### Your tasks:
1. Please summarize the post about banks and Apple Pay in two sentences.
2. In the post about banks and Apple Pay, what reason is given for banks earning slightly more on transactions not run through Apple Pay?
3. Carry on writing the post about banks and Apple Pay from the point where it ends.

### Reading text:
□ □ □ □

Posted by Matt Birchler
— 2 min read
Everywhere you want to be

Myke Hurley talking about Apple opening the NFC chip to other payment apps on the iPhone during today’s episode of Upgrade:

I will be intrigued to see what actually this looks like when it launches. And I desperately hope it does not mean we're going to start seeing banks pulling out of Apple Pay because they want you to use theirs instead. That is what I worry about in seeing this. Every bank is going to be like, "Great, now we're just going to do this."

I certainly don’t know the future, but I can guess based on my view from inside the payments space. If there is one thing you should know about the incentives behind banks, it is that their top interest in this area is to get you to use their card to process the most transactions for the highest amounts possible.

If Wells Fargo is your card issuer, then they want you using that Wells Fargo Visa card as often as humanly possible to buy everything in your life. Whether you do that in their wallet, through Apple Pay, or through something else, it’s not a huge deal to them. Sure, they earn a slightly higher amount on transactions not run through Apple Pay since there is one less player in the mix taking their cut of that transaction, but the odds of them making up that difference by cutting off Apple Pay simply doesn’t seem reasonable to me.

□ □ □ □

### Recorded data:
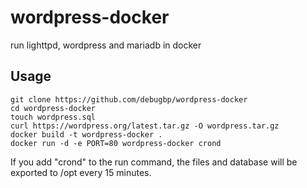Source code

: # wordpress-docker
run lighttpd, wordpress and mariadb in docker

Usage
--------------

	git clone https://github.com/debugbp/wordpress-docker
	cd wordpress-docker
	touch wordpress.sql
	curl https://wordpress.org/latest.tar.gz -O wordpress.tar.gz
	docker build -t wordpress-docker .
	docker run -d -e PORT=80 wordpress-docker crond

If you add "crond" to the run command, the files and database will be exported to /opt every 15 minutes.
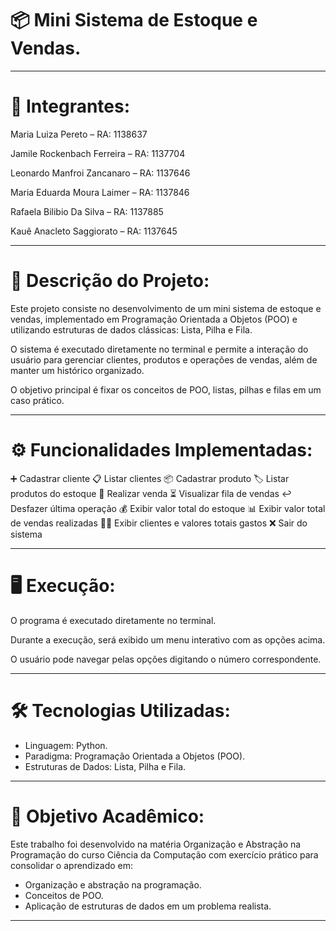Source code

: # 📦 Mini Sistema de Estoque e Vendas.

---

# 👥 Integrantes:

Maria Luiza Pereto – RA: 1138637

Jamile Rockenbach Ferreira – RA: 1137704

Leonardo Manfroi Zancanaro – RA: 1137646

Maria Eduarda Moura Laimer – RA: 1137846 

Rafaela Bilibio Da Silva – RA: 1137885

Kauê Anacleto Saggiorato – RA: 1137645

---

# 📌 Descrição do Projeto:

Este projeto consiste no desenvolvimento de um mini sistema de estoque e vendas, implementado em Programação Orientada a Objetos (POO) e utilizando estruturas de dados clássicas: Lista, Pilha e Fila.

O sistema é executado diretamente no terminal e permite a interação do usuário para gerenciar clientes, produtos e operações de vendas, além de manter um histórico organizado.

O objetivo principal é fixar os conceitos de POO, listas, pilhas e filas em um caso prático.

---

# ⚙️ Funcionalidades Implementadas:

➕ Cadastrar cliente
📋 Listar clientes
📦 Cadastrar produto
🏷️ Listar produtos do estoque
🛒 Realizar venda
⏳ Visualizar fila de vendas 
↩️ Desfazer última operação
💰 Exibir valor total do estoque
📊 Exibir valor total de vendas realizadas
👥💵 Exibir clientes e valores totais gastos
❌ Sair do sistema

---

# 🖥️ Execução:

O programa é executado diretamente no terminal.

Durante a execução, será exibido um menu interativo com as opções acima.

O usuário pode navegar pelas opções digitando o número correspondente.

---

# 🛠️ Tecnologias Utilizadas:

 - Linguagem: Python.
 - Paradigma: Programação Orientada a Objetos (POO).
 - Estruturas de Dados: Lista, Pilha e Fila.

---

# 🎯 Objetivo Acadêmico:

Este trabalho foi desenvolvido na matéria Organização e Abstração na Programação do curso Ciência da Computação com exercício prático para consolidar o aprendizado em:
 - Organização e abstração na programação.
 - Conceitos de POO.
 - Aplicação de estruturas de dados em um problema realista.

---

□ □ □ □

### Per-task outputs:
1. On Upgrade, Myke Hurley worries that Apple opening the iPhone's NFC chip to other payment apps could lead banks to pull out of Apple Pay in favor of their own wallets. The author, drawing on a view from inside the payments space, argues that banks mainly want their cards used for as many transactions and as high amounts as possible, so although they earn slightly more outside Apple Pay, cutting it off to recover that difference does not seem reasonable.

2. There is one less player in the mix taking a cut of the transaction.

3.
Now maybe they will do something where you can get more rewards if you use their card from their wallet app, which is literally what Apple does with their Apple-issued Mastercard, and then consumers will have to decide if they want more rewards or if they’d rather keep using Apple Wallet. And as Jason Snell mentions right after this clip, the fees Apple is adding to apps using this entitlement likely wipes out most if not all of the difference they would have gotten by removing Apple as a middleman…because Apple would still be a middleman.

Again, I can’t see the future, and I don’t work directly in card issuance, but this is my very strong instinct. They want to win the payment volume game, and you don’t do that by restricting where your card can be used, you win that by being able to tell your customers, “you can use our card ANYWHERE!”